*** Opening of Material for this task ***
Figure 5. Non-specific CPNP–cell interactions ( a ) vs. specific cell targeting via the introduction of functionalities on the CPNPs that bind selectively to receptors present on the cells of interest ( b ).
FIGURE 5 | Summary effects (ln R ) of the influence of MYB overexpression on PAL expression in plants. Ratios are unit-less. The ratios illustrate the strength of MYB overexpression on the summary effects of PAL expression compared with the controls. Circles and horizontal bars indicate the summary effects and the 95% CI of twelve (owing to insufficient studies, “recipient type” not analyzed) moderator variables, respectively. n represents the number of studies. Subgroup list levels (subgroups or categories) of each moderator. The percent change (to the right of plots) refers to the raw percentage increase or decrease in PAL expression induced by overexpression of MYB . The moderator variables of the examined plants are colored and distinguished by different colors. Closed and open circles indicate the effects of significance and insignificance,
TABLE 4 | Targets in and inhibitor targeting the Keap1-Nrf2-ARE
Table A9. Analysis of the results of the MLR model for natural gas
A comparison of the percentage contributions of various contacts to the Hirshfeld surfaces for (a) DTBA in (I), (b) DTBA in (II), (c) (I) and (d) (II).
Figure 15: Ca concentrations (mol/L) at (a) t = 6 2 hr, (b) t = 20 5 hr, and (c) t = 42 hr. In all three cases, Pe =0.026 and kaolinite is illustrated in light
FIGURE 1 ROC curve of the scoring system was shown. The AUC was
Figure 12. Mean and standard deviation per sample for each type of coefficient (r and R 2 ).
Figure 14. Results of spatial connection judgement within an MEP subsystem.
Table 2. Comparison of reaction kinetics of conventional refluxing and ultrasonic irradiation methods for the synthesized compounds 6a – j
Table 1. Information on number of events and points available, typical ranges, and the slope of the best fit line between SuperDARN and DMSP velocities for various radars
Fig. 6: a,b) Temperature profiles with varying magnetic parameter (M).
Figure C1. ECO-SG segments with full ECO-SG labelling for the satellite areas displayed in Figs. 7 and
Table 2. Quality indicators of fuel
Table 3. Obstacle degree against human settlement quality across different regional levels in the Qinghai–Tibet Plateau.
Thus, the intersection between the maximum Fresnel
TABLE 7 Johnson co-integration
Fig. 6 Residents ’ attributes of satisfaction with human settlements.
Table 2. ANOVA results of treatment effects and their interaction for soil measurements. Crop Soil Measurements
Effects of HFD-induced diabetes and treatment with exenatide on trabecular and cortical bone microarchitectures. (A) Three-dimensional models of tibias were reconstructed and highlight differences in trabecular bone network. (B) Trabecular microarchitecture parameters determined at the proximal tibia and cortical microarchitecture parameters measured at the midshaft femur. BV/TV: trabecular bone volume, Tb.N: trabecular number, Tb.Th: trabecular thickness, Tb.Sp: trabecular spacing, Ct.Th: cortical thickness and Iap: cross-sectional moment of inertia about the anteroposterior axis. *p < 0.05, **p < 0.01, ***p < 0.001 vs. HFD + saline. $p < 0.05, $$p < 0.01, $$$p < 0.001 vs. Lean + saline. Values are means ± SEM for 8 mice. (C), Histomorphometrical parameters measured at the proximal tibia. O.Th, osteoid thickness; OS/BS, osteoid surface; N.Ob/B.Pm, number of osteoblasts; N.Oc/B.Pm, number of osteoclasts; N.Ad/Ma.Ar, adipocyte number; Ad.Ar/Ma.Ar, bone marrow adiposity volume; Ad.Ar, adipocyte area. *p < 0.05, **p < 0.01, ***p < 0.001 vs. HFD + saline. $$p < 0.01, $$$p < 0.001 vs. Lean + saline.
*** Close of Material for this task ***
Assignment — Each record should be repeated in full, exactly as it is written.

Written solution —
Figure 5. Non-specific CPNP–cell interactions ( a ) vs. specific cell targeting via the introduction of functionalities on the CPNPs that bind selectively to receptors present on the cells of interest ( b ).
FIGURE 5 | Summary effects (ln R ) of the influence of MYB overexpression on PAL expression in plants. Ratios are unit-less. The ratios illustrate the strength of MYB overexpression on the summary effects of PAL expression compared with the controls. Circles and horizontal bars indicate the summary effects and the 95% CI of twelve (owing to insufficient studies, “recipient type” not analyzed) moderator variables, respectively. n represents the number of studies. Subgroup list levels (subgroups or categories) of each moderator. The percent change (to the right of plots) refers to the raw percentage increase or decrease in PAL expression induced by overexpression of MYB . The moderator variables of the examined plants are colored and distinguished by different colors. Closed and open circles indicate the effects of significance and insignificance,
TABLE 4 | Targets in and inhibitor targeting the Keap1-Nrf2-ARE
Table A9. Analysis of the results of the MLR model for natural gas
A comparison of the percentage contributions of various contacts to the Hirshfeld surfaces for (a) DTBA in (I), (b) DTBA in (II), (c) (I) and (d) (II).
Figure 15: Ca concentrations (mol/L) at (a) t = 6 2 hr, (b) t = 20 5 hr, and (c) t = 42 hr. In all three cases, Pe =0.026 and kaolinite is illustrated in light
FIGURE 1 ROC curve of the scoring system was shown. The AUC was
Figure 12. Mean and standard deviation per sample for each type of coefficient (r and R 2 ).
Figure 14. Results of spatial connection judgement within an MEP subsystem.
Table 2. Comparison of reaction kinetics of conventional refluxing and ultrasonic irradiation methods for the synthesized compounds 6a – j
Table 1. Information on number of events and points available, typical ranges, and the slope of the best fit line between SuperDARN and DMSP velocities for various radars
Fig. 6: a,b) Temperature profiles with varying magnetic parameter (M).
Figure C1. ECO-SG segments with full ECO-SG labelling for the satellite areas displayed in Figs. 7 and
Table 2. Quality indicators of fuel
Table 3. Obstacle degree against human settlement quality across different regional levels in the Qinghai–Tibet Plateau.
Thus, the intersection between the maximum Fresnel
TABLE 7 Johnson co-integration
Fig. 6 Residents ’ attributes of satisfaction with human settlements.
Table 2. ANOVA results of treatment effects and their interaction for soil measurements. Crop Soil Measurements
Effects of HFD-induced diabetes and treatment with exenatide on trabecular and cortical bone microarchitectures. (A) Three-dimensional models of tibias were reconstructed and highlight differences in trabecular bone network. (B) Trabecular microarchitecture parameters determined at the proximal tibia and cortical microarchitecture parameters measured at the midshaft femur. BV/TV: trabecular bone volume, Tb.N: trabecular number, Tb.Th: trabecular thickness, Tb.Sp: trabecular spacing, Ct.Th: cortical thickness and Iap: cross-sectional moment of inertia about the anteroposterior axis. *p < 0.05, **p < 0.01, ***p < 0.001 vs. HFD + saline. $p < 0.05, $$p < 0.01, $$$p < 0.001 vs. Lean + saline. Values are means ± SEM for 8 mice. (C), Histomorphometrical parameters measured at the proximal tibia. O.Th, osteoid thickness; OS/BS, osteoid surface; N.Ob/B.Pm, number of osteoblasts; N.Oc/B.Pm, number of osteoclasts; N.Ad/Ma.Ar, adipocyte number; Ad.Ar/Ma.Ar, bone marrow adiposity volume; Ad.Ar, adipocyte area. *p < 0.05, **p < 0.01, ***p < 0.001 vs. HFD + saline. $$p < 0.01, $$$p < 0.001 vs. Lean + saline.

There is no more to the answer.